Probeer je de scène voor te stellen. Het is drie uur in de middag. Het is heet. Het is het uur van het gebed. Velen gaan naar de tempel om te bidden. Beeld je deze scène in. Wat zie je?
Nu wordt een man die kreupel is vanaf zijn geboorte door de poort van de tempel gedragen. De afgelopen jaren gebeurde dat elke dag. De mensen zijn gewend hem daar te zien; als ze tenminste kijken. Hij wordt er achtergelaten. Hij bedelt bij de voorbijgangers om kleingeld. - Terwijl je je dit voorstelt, wat hoor je dan? Wat voor geluiden? Welke gesprekken? Wat heeft deze man te zeggen tegen de voorbijgangers? Hoe reageren ze? Hoeveel van hen besteden zelfs maar aandacht aan hem?

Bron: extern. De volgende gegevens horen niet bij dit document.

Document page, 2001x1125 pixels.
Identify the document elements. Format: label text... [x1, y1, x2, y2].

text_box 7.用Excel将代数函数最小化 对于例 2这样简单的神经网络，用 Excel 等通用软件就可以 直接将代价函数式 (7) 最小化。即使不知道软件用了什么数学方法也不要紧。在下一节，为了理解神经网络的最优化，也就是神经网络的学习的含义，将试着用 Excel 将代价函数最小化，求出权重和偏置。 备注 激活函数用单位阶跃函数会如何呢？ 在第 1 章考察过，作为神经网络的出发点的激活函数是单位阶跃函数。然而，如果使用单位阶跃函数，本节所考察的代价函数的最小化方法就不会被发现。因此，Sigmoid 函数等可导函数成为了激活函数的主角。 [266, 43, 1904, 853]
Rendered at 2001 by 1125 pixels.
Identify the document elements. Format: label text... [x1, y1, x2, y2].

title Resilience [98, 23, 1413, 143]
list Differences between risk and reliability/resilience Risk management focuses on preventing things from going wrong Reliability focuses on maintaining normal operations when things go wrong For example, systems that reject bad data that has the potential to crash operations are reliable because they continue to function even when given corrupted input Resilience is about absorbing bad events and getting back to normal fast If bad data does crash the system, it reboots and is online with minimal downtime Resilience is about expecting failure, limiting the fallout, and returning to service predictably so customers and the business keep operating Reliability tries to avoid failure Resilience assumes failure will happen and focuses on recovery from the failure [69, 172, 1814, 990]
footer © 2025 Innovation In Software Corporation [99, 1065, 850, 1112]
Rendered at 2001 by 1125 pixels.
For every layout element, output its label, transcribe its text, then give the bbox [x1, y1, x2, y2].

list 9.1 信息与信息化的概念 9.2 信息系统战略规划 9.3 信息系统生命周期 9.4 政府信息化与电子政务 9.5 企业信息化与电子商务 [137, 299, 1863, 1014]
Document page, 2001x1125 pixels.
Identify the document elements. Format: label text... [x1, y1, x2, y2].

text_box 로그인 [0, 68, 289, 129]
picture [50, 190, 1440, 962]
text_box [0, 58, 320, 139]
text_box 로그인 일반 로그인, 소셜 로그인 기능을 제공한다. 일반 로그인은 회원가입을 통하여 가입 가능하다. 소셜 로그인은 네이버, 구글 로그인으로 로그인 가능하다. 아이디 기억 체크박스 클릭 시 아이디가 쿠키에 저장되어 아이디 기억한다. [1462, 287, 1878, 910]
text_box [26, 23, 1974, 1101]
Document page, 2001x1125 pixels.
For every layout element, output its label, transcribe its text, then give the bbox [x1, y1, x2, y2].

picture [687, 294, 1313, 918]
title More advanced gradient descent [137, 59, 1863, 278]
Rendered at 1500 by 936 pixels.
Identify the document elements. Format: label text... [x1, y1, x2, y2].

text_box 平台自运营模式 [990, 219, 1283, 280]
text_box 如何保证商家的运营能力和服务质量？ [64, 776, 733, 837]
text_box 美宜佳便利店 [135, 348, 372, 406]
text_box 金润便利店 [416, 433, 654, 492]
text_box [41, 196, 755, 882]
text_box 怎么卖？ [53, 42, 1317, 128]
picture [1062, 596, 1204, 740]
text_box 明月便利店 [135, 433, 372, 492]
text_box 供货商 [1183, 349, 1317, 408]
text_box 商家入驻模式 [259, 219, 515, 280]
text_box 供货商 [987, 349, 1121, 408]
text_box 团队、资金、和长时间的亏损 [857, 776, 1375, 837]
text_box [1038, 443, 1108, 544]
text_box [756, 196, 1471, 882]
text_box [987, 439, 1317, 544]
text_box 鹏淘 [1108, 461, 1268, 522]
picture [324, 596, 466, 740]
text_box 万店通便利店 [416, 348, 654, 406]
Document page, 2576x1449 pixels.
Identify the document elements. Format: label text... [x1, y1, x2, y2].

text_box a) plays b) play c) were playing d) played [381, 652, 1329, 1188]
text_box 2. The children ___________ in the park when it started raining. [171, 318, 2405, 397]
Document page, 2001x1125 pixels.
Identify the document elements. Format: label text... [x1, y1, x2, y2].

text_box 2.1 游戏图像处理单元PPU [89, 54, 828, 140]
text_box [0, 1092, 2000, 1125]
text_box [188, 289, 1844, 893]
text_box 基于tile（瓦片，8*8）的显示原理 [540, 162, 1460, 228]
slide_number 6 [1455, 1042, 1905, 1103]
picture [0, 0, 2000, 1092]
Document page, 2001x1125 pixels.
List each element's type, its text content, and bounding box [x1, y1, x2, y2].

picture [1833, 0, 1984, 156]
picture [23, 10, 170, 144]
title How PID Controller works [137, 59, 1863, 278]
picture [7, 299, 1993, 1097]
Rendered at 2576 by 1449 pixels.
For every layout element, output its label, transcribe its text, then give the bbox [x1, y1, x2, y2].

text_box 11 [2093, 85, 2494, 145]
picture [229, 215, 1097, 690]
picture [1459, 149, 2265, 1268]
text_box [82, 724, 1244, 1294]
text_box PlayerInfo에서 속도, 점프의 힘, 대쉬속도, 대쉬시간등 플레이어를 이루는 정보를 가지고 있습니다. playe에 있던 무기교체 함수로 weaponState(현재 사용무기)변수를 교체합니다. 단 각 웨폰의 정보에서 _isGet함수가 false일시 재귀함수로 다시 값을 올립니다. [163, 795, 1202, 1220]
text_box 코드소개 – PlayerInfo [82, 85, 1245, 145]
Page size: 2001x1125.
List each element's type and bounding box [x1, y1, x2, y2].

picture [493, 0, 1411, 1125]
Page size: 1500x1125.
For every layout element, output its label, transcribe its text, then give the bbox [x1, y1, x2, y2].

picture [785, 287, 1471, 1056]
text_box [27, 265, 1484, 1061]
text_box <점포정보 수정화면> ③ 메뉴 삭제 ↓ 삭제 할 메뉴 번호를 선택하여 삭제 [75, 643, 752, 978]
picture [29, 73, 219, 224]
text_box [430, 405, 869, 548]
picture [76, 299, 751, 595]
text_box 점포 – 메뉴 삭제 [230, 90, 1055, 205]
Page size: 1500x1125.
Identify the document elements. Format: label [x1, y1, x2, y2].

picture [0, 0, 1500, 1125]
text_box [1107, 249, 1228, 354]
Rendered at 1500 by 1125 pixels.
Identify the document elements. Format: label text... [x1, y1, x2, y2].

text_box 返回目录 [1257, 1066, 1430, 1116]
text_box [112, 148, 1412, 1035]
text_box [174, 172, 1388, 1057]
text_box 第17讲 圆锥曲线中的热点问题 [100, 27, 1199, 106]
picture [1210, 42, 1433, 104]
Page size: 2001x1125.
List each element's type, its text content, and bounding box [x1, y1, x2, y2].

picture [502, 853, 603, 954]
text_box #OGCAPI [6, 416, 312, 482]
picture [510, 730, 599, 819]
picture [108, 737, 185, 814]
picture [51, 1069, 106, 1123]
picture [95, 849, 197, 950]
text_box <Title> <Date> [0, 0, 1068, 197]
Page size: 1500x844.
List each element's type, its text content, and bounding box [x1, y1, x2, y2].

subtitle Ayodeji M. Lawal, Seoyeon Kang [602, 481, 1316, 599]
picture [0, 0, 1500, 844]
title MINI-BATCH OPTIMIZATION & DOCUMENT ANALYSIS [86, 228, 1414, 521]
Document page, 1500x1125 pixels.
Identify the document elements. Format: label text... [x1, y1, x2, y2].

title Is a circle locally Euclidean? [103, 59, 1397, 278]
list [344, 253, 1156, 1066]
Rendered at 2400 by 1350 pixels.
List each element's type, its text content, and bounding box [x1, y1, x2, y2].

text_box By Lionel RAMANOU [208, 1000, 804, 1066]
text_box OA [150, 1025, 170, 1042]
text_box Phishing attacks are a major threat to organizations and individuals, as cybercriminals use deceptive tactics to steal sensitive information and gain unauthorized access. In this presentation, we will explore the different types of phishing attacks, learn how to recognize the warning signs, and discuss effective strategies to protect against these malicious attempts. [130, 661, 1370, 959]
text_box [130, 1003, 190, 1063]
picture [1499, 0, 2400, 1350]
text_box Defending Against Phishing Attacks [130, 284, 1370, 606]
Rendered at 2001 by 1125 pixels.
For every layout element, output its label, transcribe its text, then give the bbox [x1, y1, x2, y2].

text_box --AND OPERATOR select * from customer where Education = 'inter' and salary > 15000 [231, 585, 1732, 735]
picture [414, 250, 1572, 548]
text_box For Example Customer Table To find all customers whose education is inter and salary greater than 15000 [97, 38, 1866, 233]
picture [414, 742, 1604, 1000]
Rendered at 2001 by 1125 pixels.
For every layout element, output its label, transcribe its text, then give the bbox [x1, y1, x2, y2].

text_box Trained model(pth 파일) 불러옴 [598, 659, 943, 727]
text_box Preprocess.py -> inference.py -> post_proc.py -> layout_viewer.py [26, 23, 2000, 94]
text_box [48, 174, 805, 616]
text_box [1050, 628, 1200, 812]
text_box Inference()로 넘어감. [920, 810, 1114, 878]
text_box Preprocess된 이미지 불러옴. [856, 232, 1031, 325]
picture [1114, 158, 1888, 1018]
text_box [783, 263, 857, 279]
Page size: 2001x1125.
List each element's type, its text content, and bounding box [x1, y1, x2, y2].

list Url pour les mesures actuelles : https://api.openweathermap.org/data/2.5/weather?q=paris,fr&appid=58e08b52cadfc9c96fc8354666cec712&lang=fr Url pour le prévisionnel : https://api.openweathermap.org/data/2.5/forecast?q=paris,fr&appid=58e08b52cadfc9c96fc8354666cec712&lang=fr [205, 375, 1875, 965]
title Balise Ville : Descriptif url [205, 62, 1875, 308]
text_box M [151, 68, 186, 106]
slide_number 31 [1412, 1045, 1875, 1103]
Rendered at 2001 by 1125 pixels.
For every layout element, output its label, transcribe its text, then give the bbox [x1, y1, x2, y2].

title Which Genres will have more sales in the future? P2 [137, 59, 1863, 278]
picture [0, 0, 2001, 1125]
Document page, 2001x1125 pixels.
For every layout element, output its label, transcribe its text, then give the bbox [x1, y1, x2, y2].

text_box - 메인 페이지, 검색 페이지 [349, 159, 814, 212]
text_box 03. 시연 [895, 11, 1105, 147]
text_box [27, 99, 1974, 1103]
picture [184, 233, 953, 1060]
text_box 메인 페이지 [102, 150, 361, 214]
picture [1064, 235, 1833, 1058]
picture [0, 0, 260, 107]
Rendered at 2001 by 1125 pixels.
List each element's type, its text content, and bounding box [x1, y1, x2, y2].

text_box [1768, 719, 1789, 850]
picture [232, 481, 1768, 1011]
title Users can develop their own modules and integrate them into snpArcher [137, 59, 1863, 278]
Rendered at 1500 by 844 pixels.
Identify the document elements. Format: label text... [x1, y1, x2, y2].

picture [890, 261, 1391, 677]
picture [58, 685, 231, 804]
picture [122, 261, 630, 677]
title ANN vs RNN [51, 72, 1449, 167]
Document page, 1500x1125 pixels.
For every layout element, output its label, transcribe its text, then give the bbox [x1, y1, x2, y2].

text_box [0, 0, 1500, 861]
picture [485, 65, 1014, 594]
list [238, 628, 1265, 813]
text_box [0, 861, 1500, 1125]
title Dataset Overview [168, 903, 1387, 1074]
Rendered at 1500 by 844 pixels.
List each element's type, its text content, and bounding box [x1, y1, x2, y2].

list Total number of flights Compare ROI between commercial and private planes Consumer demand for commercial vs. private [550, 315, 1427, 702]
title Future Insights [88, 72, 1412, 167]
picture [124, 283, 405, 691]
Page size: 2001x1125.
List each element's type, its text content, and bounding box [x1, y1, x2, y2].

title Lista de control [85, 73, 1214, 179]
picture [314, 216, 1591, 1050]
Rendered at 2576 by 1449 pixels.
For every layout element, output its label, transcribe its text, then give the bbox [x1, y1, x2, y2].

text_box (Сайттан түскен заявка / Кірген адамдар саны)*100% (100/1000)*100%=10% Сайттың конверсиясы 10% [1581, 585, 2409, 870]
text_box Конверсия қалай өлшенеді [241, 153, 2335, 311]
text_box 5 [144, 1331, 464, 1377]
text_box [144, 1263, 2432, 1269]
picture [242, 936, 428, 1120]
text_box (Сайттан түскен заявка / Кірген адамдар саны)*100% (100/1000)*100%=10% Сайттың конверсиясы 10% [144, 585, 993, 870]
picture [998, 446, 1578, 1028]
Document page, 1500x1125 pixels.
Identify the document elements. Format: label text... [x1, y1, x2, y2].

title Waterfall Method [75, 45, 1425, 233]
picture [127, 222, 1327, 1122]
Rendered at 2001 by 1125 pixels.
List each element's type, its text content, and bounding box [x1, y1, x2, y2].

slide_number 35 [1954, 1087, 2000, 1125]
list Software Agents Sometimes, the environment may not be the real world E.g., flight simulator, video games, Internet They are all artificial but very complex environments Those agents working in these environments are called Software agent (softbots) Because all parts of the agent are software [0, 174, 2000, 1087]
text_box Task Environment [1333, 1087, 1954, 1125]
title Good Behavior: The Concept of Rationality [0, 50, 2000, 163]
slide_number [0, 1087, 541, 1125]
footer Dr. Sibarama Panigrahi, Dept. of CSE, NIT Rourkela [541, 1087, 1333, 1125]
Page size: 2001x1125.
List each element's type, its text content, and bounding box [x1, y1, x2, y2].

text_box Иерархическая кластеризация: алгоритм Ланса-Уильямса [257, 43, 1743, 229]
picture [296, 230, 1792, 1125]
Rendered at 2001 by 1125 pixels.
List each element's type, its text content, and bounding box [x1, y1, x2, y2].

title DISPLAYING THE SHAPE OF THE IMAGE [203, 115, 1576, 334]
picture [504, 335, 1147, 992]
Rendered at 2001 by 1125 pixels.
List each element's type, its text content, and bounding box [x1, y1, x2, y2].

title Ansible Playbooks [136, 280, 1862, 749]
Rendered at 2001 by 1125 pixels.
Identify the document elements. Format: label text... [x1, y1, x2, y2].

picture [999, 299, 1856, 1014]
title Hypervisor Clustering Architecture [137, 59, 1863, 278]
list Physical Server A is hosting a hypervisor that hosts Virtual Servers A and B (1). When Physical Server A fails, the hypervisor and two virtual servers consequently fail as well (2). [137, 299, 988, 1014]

Wanneer je opnieuw luistert naar de lezing, schiet je dan iets te binnen uit je leven? Van iemand die je kent en die nood lijdt? Of misschien voel je je zelf aan de kant gezet? Voel je je zelf over het hoofd gezien, net zoals deze man.
Als je je zelf gemarginaliseerd of over het hoofd gezien voelt, kun je hier dan over praten met God? Of misschien wil je God vragen meer alert te zijn om mensen in nood te helpen? Wat je gevoelens ook zijn, leg ze voor aan Jezus.